Der Plan, größtenteils von Plunkett ausgearbeitet (aber auch sehr ähnlich dem unabhängigen Plan von Connolly), war die Besetzung von Knotenpunkten und strategischen Gebäuden innerhalb Dublins, um die Stadt abzusperren und für den unvermeidbaren Gegenangriff der britischen Armee gerüstet zu sein. Dann, so hoffte man, sollte eines von drei Szenarien eintreten: Die irische Nation erhebt sich ebenfalls und unterstützt den Angriff; die Briten erkennen die Unmöglichkeit, Irland weiter zu regieren, und ziehen ab; oder – als letzte Hoffnung – würden die Deutschen den Rebellen doch noch irgendwie zu Hilfe kommen.

Start der Operation war 12 Uhr mittags, und da es ein Feiertag war, waren größere Menschenmengen auf den Straßen, die die kleineren Gruppen der Volunteers und der Irish Citizen Army bewaffnet zu ihren Einsatzorten marschieren sahen.

Es folgte die Verlesung der Oster-Proklamation außerhalb des Hauptpostamtes in Dublin in der Sackville Street (heute: O’Connell Street), Dublins Hauptstraße und die weltweit breiteste georgianische Allee.

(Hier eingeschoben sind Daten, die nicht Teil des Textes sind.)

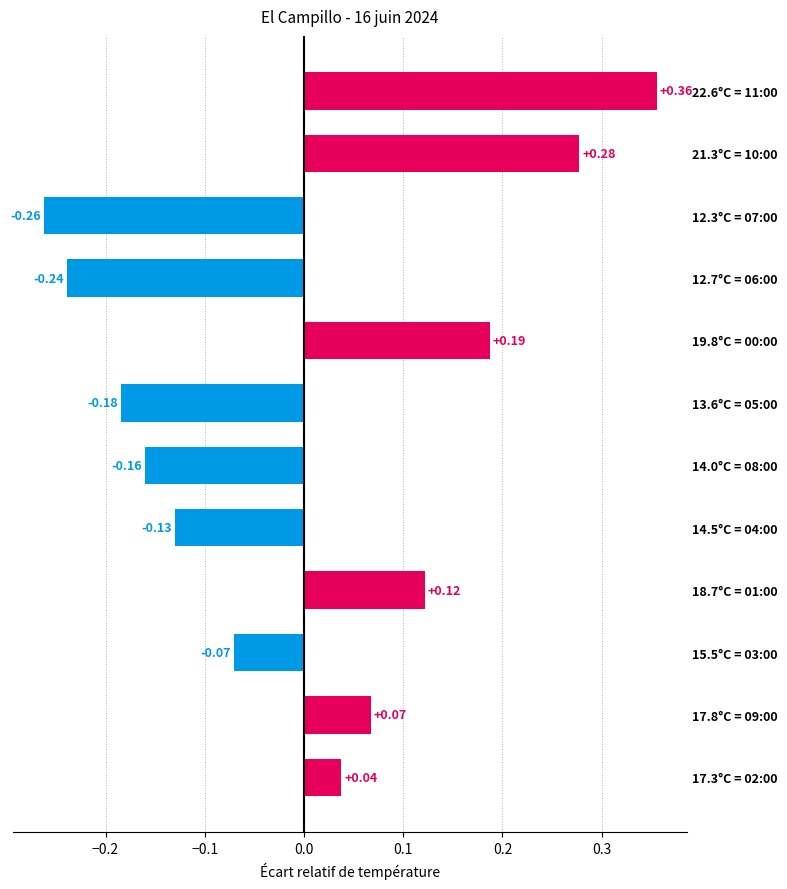

Between 21.3°C = 10:00 and 12.7°C = 06:00, which is larger?

21.3°C = 10:00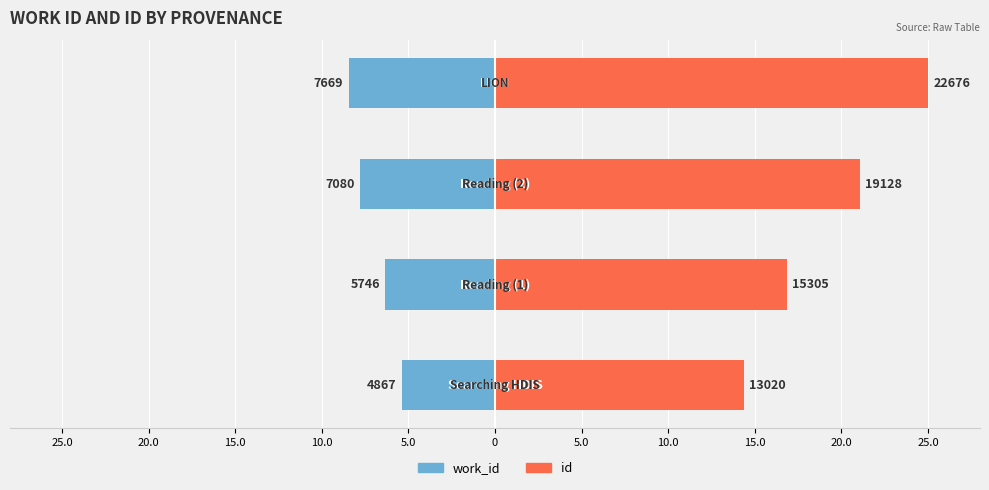

True or false: id has a value of 21.1 at 15.0.

True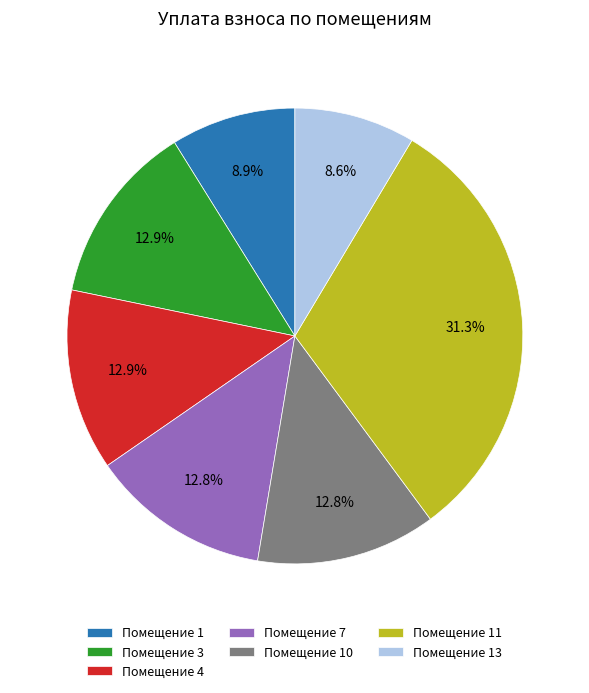

Is the sum of Помещение 13 and Помещение 11 greater than half?

No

Dies markierte den eigentlichen Beginn des Aufstands. Nach der Verlesung, die von vorbeigehenden Menschen mit Staunen und auch etwas Hohn bedacht wurde, begaben sich Pearse und weitere Anführer in das Hauptpostamt, brachten es in ihre Gewalt und richteten dort ihr Hauptquartier ein.